Pemimpin faksi Islamis Birzeit, Mahmoud Musleh, manyangkal kolusi antara kubunya dengan Israel. Tetapi, dia mengatakan bahwa Israel berharap kelompok Islamis menjadi alternatif organisasi pembebasan Palestina (PLO).

Sebelumnya, Fatah yang menjadi rival Israel sejak 1974, diakui oleh negara-negara Arab sebagai satu-satunya entitas PLO yang sah, organisasi yang mewakili rakyat Palestina.
 
Pada 1984, militer Israel menerima informasi dari pendukung Fatah bahwa Sheikh Yassin di Gaza sedang mengumpulkan senjata. Laporan itu ditindaklanjuti dengan menggerebek masjid yang berujung penemuan gudang senjata.
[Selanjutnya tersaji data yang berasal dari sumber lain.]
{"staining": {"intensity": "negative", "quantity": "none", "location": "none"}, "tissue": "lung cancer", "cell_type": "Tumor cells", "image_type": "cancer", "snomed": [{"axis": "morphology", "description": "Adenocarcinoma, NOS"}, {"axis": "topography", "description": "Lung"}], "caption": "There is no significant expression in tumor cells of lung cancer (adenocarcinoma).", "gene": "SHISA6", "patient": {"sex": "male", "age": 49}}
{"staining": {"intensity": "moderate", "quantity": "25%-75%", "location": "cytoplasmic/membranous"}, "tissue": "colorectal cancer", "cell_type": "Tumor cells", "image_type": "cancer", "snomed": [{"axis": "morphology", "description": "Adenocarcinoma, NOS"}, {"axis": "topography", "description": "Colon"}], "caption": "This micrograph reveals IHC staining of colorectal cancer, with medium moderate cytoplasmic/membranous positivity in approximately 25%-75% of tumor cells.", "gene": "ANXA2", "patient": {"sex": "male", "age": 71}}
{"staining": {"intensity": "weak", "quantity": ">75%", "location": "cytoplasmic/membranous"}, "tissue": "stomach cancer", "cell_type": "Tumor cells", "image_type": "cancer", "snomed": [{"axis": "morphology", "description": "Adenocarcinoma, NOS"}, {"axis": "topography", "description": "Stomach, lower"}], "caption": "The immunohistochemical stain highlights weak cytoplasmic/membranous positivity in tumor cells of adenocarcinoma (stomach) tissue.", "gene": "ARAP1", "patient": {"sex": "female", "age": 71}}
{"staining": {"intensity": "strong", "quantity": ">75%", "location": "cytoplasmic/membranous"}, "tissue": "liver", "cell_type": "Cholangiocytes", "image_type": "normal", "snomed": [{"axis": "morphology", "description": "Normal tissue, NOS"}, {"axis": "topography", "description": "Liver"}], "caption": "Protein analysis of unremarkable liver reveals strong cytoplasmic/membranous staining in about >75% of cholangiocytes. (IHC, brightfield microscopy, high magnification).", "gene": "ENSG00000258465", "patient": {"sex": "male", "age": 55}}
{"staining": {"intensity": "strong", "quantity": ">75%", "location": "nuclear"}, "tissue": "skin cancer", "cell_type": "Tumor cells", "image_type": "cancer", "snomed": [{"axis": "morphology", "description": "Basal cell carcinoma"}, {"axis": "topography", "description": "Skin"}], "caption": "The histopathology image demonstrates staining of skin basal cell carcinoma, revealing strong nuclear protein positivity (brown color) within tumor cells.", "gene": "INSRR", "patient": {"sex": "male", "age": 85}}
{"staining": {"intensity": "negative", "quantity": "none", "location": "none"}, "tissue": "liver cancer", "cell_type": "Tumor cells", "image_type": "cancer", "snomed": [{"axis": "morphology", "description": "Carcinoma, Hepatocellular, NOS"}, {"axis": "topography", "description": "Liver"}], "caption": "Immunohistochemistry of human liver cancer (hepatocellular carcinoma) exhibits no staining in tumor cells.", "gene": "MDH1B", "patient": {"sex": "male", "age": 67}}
Sheikh Yassin dipenjara oleh militer Israel. Setahun berselang, ulama itu dibebaskan karena berdalih senjata yang terkumpul digunakan untuk menyerang Fatah.

4. Deklarasi jihad lawan Israel

Pejuang Brigade al Qassam afliasi Hamas di Gaza. twitter.com/AyaFertas

Pada 1987, kecelakaan lalu lintas yang menewaskan beberapa orang Palestina, melibatkan pengemudi Israel, memicu gelombang protes yang kemudian dikenal sebagai Intifada Pertama.

Sheikh Yassin bersama enam anggota Mujama lainnya mendirikan Hamas. Piagam Hamas yang dirilis setahun kemudian dipenuhi dengan anti-semitisme dan menyatakan jihad, kematian karena Allah, sebagai bentuk keyakinan yang paling agung.
 
Pejabat Israel kala itu, masih fokus dengan Fatah dan belum mengetahui seputar piagam Hamas, sehingga mereka masih menjaga kontak dengan Islamis Gaza. Pada 1989, Hamas melakukan serangan pertamanya ke Israel, dengan menculik dan membunuh dua tentara. Israel menangkap Sheikh Yassin dan menghukumnya seumur hidup.

Israel kemudian menangkap lebih dari 400 tersangka aktivis Hamas, termasuk Zahar, dan mendeportasi mereka ke Lebanon selatan. Di sana, mereka terhubung dengan Hizbullah, militan anti-Israel yang didukung Iran.

Tidak sedikit para deportan yang kembali ke Gaza. Selanjutnya, Hamas membangun persenjataan dan meningkatkan serangannya, sambil mempertahankan jaringan sosial yang menopang dukungannya di Gaza.

Keputusan PLO untuk berunding dengan Israel terkait two-state solution--solusi perdamaian tentang Palestina dan Israel berdiri berdampingan--dinilai Hamas sebagai pengkhianatan. Sebab, piagam Hamas menegaskan bahwa tanah yang mereka perjuangkan sejatinya milik Palestina sedangkan Israel tidak memiliki hak untuk mendirikan negara.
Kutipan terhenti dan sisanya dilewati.